Oh, and we can't forget the experience of eating fresh mangoes in the shower, naked, because eating mangoes should be done naked, in the shower, to get the best experience of them. Any other way is boring....
Or taking in a sneaky chilli hot chocolate at Chokolait down the Royal Arcade...
I am a woman of very diverse tastes. I like to think I know where to go.
Food gives us memories. Chilli wontons from the Hu Tong Dumpling Bar, sitting eating while you watch the kitchen staff makes them, like you do at Hong Kong restaurants. Braised pork belly from found at Red Spice Road (Now boycotted after they did a dodgy on their staff). The Mexican food at Touche Hombre washed down with a Margarita. Putting the world to rights over a beer on Ponyfish Island with a beer... the list is huge. I'm just happy eating Nandos with friends, because Nandos is the bomb.
Today, I had a hankering for noodles. I made my way up Degraves Street, hoping, in vain, to see my favourite Nepalese gay waiter. I wonder what became of him. There was talk his father wanted him to return to Kathmandu and marry. The fact that he's as camp as a row of tents appears to have bypassed his Dad.

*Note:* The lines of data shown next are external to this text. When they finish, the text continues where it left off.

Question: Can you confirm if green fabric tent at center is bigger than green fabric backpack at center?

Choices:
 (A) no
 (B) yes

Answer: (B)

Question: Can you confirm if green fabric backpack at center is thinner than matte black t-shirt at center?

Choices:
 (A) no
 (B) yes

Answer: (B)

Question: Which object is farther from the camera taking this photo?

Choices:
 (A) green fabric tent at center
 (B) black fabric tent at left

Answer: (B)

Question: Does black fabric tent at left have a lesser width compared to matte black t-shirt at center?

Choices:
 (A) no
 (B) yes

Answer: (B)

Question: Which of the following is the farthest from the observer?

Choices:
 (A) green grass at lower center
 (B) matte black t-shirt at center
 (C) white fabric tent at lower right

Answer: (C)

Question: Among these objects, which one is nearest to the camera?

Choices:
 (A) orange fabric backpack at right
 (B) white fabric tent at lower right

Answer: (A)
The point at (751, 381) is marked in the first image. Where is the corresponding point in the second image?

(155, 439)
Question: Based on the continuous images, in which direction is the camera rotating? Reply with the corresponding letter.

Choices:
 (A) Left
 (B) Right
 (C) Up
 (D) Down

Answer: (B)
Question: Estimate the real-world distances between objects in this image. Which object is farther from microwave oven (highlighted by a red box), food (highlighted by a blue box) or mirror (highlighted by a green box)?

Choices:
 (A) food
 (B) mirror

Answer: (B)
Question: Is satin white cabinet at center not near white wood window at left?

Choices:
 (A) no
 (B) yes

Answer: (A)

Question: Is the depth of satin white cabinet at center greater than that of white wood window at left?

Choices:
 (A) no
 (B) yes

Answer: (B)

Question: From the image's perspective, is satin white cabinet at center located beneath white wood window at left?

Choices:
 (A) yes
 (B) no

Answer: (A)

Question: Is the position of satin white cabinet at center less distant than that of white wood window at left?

But I really had a hankering for noodles - and my noodles, from the Zen Noodle Bar down Centre Lane. I wanted to walk in and ask for my standard order - flat rice noodles with chicken and hot chilli. They're excellent. They've been excellent for nearly 20 years. They've flash cooked on the premises. I'd walked down Centre Lane the other day, just to check they were still there. Unfortunately, so many favourite places have closed down over the last year. Some are starting up again.
I got to the end of Centre Lane. It was busy, but there was room to move, unlike pre-COVID days where you were elbow to elbow with every sort of Melbourne trash you could find. Students pressed in with suit wearing twinks. The Kinki Gerlinki crowd are set amongst the tourists looking at the street art.
And when I got to the Zen Noodle Bar. it was fucking closed. It was subject to capital works, a big container was set around it with workman darting about the place.
I was gutted.
So my search for a substitute lunch went on. I didn't want bread. There were people wandering around with decent looking poke bowls, but when I found the place on Flinders Lane it was crowded. Besides, it would never live up to the poke bowl I had on retreat on the weekend. Brunettis, now located on Flinders Lane, was not an option, though the thought of one of their fancies did tick a box. But no.
Working from the office two days a week, I've decided to buy my lunch to put a bit of money back into the economy.
But for today, with my desire for noodles, I made my way back across the bridge, went to Salmonella Central and bought some sub-standard Char Kuey Teow. Drowning the noodles in sriracha sauce made them palatable, but they were not what I really wanted. They were a poor substitute.
I want the memory. I want the intake of breath as you place that first morsel in your mouth. I wanted my eyes to roll, savouring the texture and flavours.
I want to be delighted by taste once again.
Maybe another day.
Today's Song:
1 comment:
You made my mouth water reading this. Our foods vary only in what we choose to but from the supermarket and that Dean (95% of the time) does to them. We both miss the choice of going out for a meal or a drink....... it’s been twelve months!